The bottom line is that the better your nutrition is before surgery, the less likely it is that you will have a major complication and the faster, and more completely, you will recover from surgery. Over the years, I have noticed that patients who take these supplements regularly have significantly less pain and fatigue after surgery as well. Postoperative fatigue has always been a problem for patients and one for which surgeons usually have little to offer.


We are becoming increasingly aware of the fact that even nutrient deficiencies too small to be recognized by clinical examination can impair the body's functioning. We call these deficiencies subclinical. A large number of people living in industrialized countries suffer from these subclinical deficiencies, and the number is continuing to grow.

VITAMIN BLOOD LEVELS VERSUS REAL DEFICIENCIES

When doctors want to know if you have adequate amounts of a certain vitamin in your body, they usually draw your blood and have it tested for the vitamin in question. When they want to assess the adequacy of your nutrition in general, they frequently have your blood tested for your folate and vitamin B12 levels. Newer studies, however, have shown this method to be very in accurate. In one study, doctors compared the usual blood levels of the vitamins folate, B6, and B12 to the actual levels in the tissues as measured biochemically. What they discovered was quite shocking.
When they measured the conventional vitamin levels in a group of healthy elderly, they found that approximately 19 per cent of the study subjects had deficiencies. Yet, when they used the more accurate biochemical method, they found that 63 per cent of these same individuals were significantly deficient in one or more of these critical vitamins. A similar comparison of sick elderly subjects found that 60 percent were deficient using conventional measurement and a whopping 83 percent were deficient when the biochemical method was used.

This study clearly demonstrates that measuring vitamin blood levels by the conventional method can result in a false assurance that all is well, when in fact severe deficiencies may exist. This is especially true for the chronically ill.

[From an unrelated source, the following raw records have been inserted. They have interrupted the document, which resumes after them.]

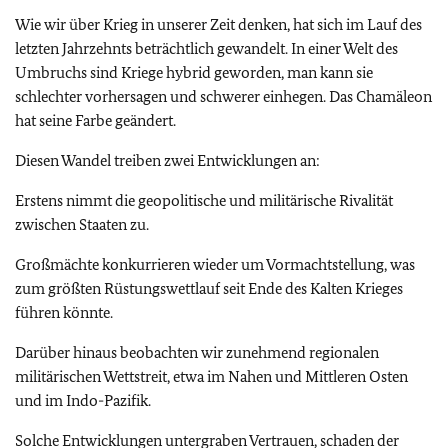
Wie wir über Krieg in unserer Zeit denken, hat sich im Lauf des
letzten Jahrzehnts beträchtlich gewandelt. In einer Welt des
Umbruchs sind Kriege hybrid geworden, man kann sie
schlechter vorhersagen und schwerer einhegen. Das Chamäleon
hat seine Farbe geändert.
Diesen Wandel treiben zwei Entwicklungen an:
Erstens nimmt die geopolitische und militärische Rivalität
zwischen Staaten zu.
Großmächte konkurrieren wieder um Vormachtstellung, was
zum größten Rüstungswettlauf seit Ende des Kalten Krieges
führen könnte.
Darüber hinaus beobachten wir zunehmend regionalen
militärischen Wettstreit, etwa im Nahen und Mittleren Osten
und im Indo-Pazifik.
Solche Entwicklungen untergraben Vertrauen, schaden der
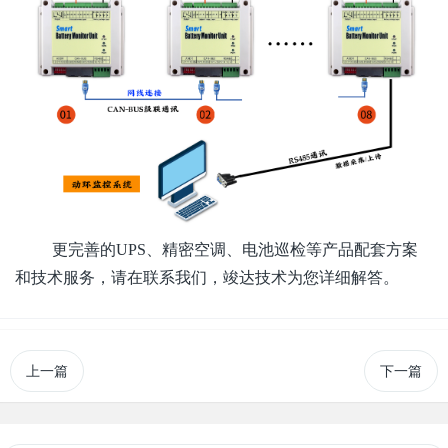
更完善的UPS、精密空调、电池巡检等产品配套方案
和技术服务，请在联系我们，竣达技术为您详细解答。
上一篇
下一篇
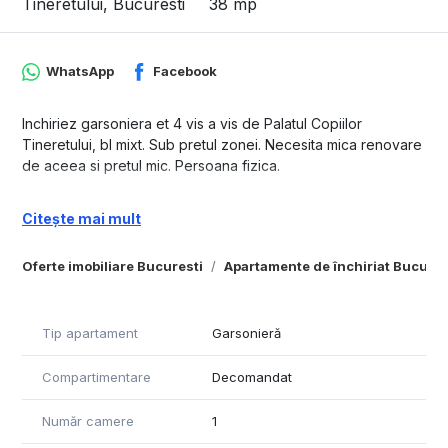
Tineretului, Bucuresti
38 mp
WhatsApp
Facebook
Inchiriez garsoniera et 4 vis a vis de Palatul Copiilor
Tineretului, bl mixt. Sub pretul zonei. Necesita mica renovare
de aceea si pretul mic. Persoana fizica.
Citește mai mult
Oferte imobiliare Bucuresti
Apartamente de închiriat Bucures
Tip apartament
Garsonieră
Compartimentare
Decomandat
Număr camere
1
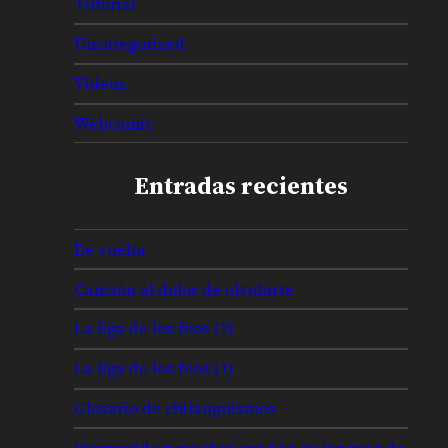
Tutorial
Uncategorized
Videos
Webcomic
Entradas recientes
De vuelta
Canción al dolor de olvidarte
La liga de los feos (2)
La liga de los feos (1)
Glosario de chilanguismos
Bienvenido y muchas gracias en lenguas de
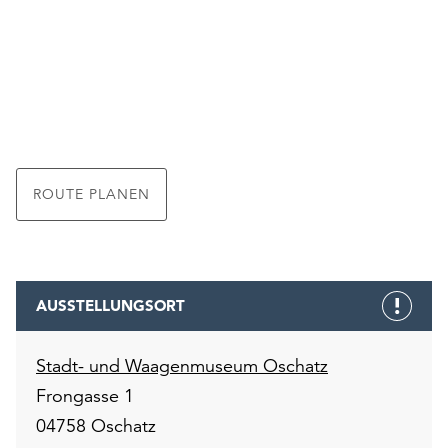
ROUTE PLANEN
AUSSTELLUNGSORT
Stadt- und Waagenmuseum Oschatz
Frongasse 1
04758 Oschatz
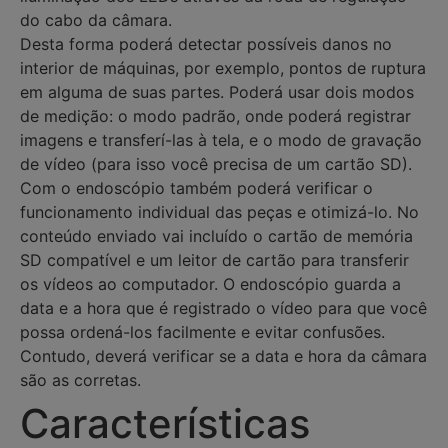
do cabo da câmara.
Desta forma poderá detectar possíveis danos no
interior de máquinas, por exemplo, pontos de ruptura
em alguma de suas partes. Poderá usar dois modos
de medição: o modo padrão, onde poderá registrar
imagens e transferí-las à tela, e o modo de gravação
de vídeo (para isso você precisa de um cartão SD).
Com o endoscópio também poderá verificar o
funcionamento individual das peças e otimizá-lo. No
conteúdo enviado vai incluído o cartão de memória
SD compatível e um leitor de cartão para transferir
os vídeos ao computador. O endoscópio guarda a
data e a hora que é registrado o vídeo para que você
possa ordená-los facilmente e evitar confusões.
Contudo, deverá verificar se a data e hora da câmara
são as corretas.
Características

It is well known that surgery and especially anesthesia are powerful suppressors of immune function. This is especially so for surgeries lasting longer than two hours and in cases where more than a unit of blood is lost during the procedure. This immune suppression can last for several weeks and can be made even worse if the patient has to receive blood during or after the surgery. Immune suppression caused by blood transfusion, especially multiple transfusions, can equal that caused by acquired immune deficiency syndrome (AIDS).

This profound level of immune suppression can give cancer a chance to invade and spread. A combination of poor nutrition, the trauma of surgery, blood transfusion, and anesthesia can temporarily wipe out the immune system. It also puts you at a much higher risk of postoperative wound infection and pneumonia.

It has been shown that this immune suppression caused by surgery, anesthesia, and blood transfusion can be reversed or even prevented by proper nutrition. It will, of course, require special immune stimulants, but it can easily be done.

Of special concern are patients who undergo preoperative chemotherapy-that is, who receive a dose of chemotherapy be fore surgery. It is well recognized that most chemotherapy drugs cause significant immune suppression and interfere with wound healing, thereby significantly increasing the risk of infections after surgery.

Several studies have shown that nutritional immune enhancement can significantly reduce complications, especially infections, following major surgeries. In one study, almost 70 percent of immune-deficient cancer patients undergoing surgery developed postoperative complications as compared to 25 per cent with functioning immune systems. This is a dramatic difference. It should be appreciated that the patients in the group with a functioning immune system did not have specific nutritional immune stimulation. My experience, as well as that of others, is that immunity not only can be restored in patients, but can also be maximized with special supplements.